▶ WORK ORDER 1
According to the Bennion Center article, how many additional weeks could the summer program run because of the students' curriculum?
▶ WORK ORDER 2
Rewrite the Bennion Center article from "Each woman is" up to and including "funded through AmeriCorps.", replacing "20 hours" with "25 hours".
▶ WORK ORDER 3
List the weekly themes of the expanded program's environmental unit that the Bennion Center article gives.

By Jennifer Jones, communications director, Bennion Center

No funding. No teachers. No problem. Wait, what?

That’s not the typical scenario when community agencies are scrambling for ways to help families and children during the summer months. But four students working through the University of Utah Bennion Center and AmeriCorps took a dire situation and turned it around.

Shannon McCosh, U Bennion student volunteers reading with elementary school students at Neighborhood House.

The Salt Lake City School District could only provide for a five-week summer school program at Mt. View Elementary. Located in the Glendale area, the school serves students who might otherwise be spending a great deal of time on their own while their family members work.  

When Bennion Center students heard the district was unable to sustain funding for the program for the remainder of the summer, they jumped in and offered to help. The students, sponsored by AmeriCorps, offered to create a curriculum and teach it so the summer program could run an additional four weeks. Now instead of sitting home watching television, students in kindergarten through sixth grades used science, literature and art to learn about the environment.

“My co-workers and I have collaborated to make a unit and lesson plans that center on different aspects of the environment,” said Shannon McCosh, one of the students who designed the expanded program and an elementary education major. “Week one is reduce, recycle, re-use. Week two is air quality, week three is ecosystems and week four is personal impact.”

She used art and literature to make learning lively. Madelyn Montgomery, a biology major, was excited about the opportunity to share her love of science.

“Normally we are tutoring students using Next Steps (a reading program), but in this program, we are each teaching a class, mine being science,” Montgomery said.

Sheridan Dastrup, a graduate student pursing a master’s degree in school counseling, said she wanted to work in the extended program because she loves the Glendale community.

“The community that surrounds these students is always looking out for the students’ best interests and always trying to get them a step ahead even when there are barriers. It is beautiful to be a part of something like that.”

Each woman is an AmeriCorps member and volunteers about 20 hours per week. AmeriCorps is a national service program that brings people together to meet community needs, typically in education. Cassi Simmons is the program director for the Bennion Center’s Utah Reads program, also funded through AmeriCorps. 

“AmeriCorps wants people to be engaged in service not just to improve communities, but to be better citizens,” Simmons says. “They know it’s difficult for students to give up their time for service. So, this partnership is an opportunity for students to serve and have an educational award to continue improving themselves as well.”

▶ PROVIDED DATA
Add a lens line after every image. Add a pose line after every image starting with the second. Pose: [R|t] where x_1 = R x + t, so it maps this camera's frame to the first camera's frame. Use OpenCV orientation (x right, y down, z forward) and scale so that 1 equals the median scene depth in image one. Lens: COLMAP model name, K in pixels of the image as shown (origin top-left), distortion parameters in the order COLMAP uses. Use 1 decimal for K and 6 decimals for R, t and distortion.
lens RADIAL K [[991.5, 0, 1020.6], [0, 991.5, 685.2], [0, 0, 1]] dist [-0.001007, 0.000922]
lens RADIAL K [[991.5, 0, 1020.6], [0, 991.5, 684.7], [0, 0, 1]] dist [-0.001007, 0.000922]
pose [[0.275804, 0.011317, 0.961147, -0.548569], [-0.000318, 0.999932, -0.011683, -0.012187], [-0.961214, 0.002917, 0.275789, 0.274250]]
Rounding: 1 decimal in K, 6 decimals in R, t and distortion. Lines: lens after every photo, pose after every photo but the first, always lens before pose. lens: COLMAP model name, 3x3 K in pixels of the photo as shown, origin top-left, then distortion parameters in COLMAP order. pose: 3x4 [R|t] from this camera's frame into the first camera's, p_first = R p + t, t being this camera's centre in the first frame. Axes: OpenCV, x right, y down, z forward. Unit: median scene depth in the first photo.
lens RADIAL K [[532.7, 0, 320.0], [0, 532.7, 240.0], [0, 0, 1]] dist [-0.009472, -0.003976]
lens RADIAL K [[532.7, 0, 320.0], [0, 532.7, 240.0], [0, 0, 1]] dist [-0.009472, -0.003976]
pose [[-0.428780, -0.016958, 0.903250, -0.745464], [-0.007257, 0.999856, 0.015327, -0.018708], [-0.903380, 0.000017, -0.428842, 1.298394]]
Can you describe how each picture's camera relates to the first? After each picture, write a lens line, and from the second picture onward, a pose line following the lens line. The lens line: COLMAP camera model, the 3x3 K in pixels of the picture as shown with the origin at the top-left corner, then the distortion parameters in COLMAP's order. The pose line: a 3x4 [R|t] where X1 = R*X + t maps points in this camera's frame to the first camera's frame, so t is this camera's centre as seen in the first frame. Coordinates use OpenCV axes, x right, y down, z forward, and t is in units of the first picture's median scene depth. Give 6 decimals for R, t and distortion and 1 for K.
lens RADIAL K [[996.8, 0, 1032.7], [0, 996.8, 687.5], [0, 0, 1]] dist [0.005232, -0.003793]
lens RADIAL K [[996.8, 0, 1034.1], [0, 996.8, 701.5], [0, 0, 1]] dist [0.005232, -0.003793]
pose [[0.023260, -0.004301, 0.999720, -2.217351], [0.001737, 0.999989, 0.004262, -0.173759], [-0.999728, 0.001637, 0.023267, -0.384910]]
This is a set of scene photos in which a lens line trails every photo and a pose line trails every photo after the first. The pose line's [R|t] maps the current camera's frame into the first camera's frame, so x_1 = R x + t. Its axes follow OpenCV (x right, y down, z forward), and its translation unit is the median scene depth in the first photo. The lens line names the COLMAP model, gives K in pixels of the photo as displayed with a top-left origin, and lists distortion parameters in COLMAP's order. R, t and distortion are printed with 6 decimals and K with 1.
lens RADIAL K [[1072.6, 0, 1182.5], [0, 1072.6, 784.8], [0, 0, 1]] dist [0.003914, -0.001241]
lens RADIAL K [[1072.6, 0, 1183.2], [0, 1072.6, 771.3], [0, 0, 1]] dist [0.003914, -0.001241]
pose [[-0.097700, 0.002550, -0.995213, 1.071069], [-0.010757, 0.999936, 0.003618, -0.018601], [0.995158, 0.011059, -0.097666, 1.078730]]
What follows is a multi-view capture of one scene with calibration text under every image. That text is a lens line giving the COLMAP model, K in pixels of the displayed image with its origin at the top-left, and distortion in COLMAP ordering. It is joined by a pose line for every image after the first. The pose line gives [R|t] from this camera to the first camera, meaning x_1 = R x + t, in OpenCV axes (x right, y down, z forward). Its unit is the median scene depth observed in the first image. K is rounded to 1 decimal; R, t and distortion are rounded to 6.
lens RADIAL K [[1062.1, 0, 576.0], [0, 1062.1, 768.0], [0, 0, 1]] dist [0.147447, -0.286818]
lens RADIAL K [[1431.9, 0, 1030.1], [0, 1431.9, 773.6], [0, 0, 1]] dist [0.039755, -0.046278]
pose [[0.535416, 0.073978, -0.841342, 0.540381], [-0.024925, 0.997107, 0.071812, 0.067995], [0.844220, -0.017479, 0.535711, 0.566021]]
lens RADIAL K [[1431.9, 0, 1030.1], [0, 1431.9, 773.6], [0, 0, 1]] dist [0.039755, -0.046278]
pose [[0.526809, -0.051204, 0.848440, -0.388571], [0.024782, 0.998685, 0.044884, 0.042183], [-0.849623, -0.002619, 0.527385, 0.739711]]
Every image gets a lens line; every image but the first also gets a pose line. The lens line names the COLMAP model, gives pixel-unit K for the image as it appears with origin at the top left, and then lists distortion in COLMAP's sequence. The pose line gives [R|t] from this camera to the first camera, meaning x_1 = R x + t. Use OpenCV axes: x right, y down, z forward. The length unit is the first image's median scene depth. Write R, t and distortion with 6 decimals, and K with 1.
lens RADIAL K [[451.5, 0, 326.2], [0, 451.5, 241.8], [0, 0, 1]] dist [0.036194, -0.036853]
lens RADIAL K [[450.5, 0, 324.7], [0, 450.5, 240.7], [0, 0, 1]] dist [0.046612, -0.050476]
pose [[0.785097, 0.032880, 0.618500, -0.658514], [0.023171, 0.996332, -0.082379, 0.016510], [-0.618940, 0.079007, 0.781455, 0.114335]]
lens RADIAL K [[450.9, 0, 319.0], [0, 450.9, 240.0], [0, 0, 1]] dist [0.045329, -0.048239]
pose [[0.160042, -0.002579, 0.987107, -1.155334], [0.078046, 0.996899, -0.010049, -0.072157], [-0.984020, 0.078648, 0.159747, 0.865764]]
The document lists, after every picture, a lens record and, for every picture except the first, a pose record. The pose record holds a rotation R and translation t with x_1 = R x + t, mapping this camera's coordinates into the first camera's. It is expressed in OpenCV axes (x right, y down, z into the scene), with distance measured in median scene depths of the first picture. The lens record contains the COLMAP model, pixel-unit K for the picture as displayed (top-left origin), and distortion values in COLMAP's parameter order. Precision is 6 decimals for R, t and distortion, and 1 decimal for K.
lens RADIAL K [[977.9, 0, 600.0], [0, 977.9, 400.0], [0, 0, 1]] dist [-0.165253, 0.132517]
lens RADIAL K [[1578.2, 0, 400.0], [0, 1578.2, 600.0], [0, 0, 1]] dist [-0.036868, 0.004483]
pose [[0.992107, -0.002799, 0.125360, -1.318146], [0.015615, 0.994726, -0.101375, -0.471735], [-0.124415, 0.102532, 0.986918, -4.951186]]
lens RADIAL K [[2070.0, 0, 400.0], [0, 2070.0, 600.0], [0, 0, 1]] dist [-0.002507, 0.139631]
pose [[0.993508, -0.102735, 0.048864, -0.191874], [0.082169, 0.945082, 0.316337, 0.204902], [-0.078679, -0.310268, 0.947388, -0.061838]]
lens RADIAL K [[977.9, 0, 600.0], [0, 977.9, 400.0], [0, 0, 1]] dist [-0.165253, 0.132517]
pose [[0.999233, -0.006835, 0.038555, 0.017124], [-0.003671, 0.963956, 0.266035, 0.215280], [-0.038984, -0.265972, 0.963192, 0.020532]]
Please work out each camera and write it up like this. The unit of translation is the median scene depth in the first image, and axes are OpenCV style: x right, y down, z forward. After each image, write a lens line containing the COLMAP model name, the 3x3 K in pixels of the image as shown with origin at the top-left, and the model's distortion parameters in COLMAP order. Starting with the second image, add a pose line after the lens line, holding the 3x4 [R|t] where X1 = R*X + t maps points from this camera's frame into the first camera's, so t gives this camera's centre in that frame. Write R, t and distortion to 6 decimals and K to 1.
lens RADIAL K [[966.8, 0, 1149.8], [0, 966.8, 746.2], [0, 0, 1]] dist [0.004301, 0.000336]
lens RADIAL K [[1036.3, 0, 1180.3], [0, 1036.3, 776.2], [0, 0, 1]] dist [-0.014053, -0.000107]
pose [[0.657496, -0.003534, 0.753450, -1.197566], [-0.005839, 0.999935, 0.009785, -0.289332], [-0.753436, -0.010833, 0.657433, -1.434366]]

▶ EXERCISE OUTPUT 1
Four additional weeks.

▶ EXERCISE OUTPUT 2
Each woman is an AmeriCorps member and volunteers about 25 hours per week. AmeriCorps is a national service program that brings people together to meet community needs, typically in education. Cassi Simmons is the program director for the Bennion Center’s Utah Reads program, also funded through AmeriCorps.

▶ EXERCISE OUTPUT 3
- Reduce, recycle, re-use (week one)
- Air quality (week two)
- Ecosystems (week three)
- Personal impact (week four)